Exercise objective:
Below are some entries; state how many of their lines contain the word "Polygon", with nothing else in the reply.

# # # # #

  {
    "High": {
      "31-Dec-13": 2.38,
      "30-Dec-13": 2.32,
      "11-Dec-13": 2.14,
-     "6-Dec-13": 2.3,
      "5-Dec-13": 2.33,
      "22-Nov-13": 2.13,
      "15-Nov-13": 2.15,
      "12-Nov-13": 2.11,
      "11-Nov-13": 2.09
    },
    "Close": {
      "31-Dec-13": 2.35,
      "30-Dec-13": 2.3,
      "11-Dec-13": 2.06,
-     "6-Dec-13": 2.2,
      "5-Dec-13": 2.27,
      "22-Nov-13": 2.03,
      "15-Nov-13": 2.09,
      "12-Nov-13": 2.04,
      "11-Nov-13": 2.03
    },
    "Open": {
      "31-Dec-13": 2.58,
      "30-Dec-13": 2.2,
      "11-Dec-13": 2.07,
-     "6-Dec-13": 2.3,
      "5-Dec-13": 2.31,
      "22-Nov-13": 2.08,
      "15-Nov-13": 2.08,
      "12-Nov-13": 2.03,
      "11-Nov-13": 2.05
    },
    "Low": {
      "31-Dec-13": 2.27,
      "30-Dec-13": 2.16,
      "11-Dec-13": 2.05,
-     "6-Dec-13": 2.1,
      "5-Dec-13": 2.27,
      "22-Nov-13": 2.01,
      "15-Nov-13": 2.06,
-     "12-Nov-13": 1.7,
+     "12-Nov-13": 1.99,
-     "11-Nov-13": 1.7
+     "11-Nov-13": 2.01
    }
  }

# # # # #

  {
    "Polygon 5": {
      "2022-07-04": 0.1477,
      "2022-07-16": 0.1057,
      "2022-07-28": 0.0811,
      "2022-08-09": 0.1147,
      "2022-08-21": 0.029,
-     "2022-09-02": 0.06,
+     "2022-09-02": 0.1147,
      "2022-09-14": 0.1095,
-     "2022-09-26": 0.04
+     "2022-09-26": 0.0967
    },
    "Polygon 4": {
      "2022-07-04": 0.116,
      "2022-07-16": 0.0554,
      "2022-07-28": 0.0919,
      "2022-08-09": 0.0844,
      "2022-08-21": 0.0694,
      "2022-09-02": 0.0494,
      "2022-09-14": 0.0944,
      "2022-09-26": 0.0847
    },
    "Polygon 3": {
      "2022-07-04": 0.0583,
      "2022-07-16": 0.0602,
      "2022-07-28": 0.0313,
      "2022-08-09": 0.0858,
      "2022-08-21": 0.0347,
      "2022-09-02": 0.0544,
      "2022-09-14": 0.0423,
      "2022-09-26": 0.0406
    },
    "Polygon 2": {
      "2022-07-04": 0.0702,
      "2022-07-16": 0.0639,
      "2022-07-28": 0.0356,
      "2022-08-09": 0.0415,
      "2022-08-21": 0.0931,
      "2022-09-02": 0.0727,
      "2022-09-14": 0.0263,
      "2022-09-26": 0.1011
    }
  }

# # # # #

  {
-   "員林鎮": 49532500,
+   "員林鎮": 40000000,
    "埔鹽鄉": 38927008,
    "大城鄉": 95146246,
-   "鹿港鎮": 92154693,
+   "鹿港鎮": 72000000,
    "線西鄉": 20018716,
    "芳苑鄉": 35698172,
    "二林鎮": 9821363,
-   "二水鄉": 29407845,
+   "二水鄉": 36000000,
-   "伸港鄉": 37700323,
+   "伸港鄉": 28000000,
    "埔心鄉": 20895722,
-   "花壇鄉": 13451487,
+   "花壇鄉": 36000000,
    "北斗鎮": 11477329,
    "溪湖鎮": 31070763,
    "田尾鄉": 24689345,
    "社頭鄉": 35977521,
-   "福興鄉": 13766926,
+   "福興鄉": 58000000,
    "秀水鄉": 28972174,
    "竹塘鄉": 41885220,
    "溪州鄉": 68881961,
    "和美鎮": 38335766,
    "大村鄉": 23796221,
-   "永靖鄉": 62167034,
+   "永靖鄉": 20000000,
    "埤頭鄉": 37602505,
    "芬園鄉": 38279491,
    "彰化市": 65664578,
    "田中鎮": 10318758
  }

# # # # #

Exercise answer:
4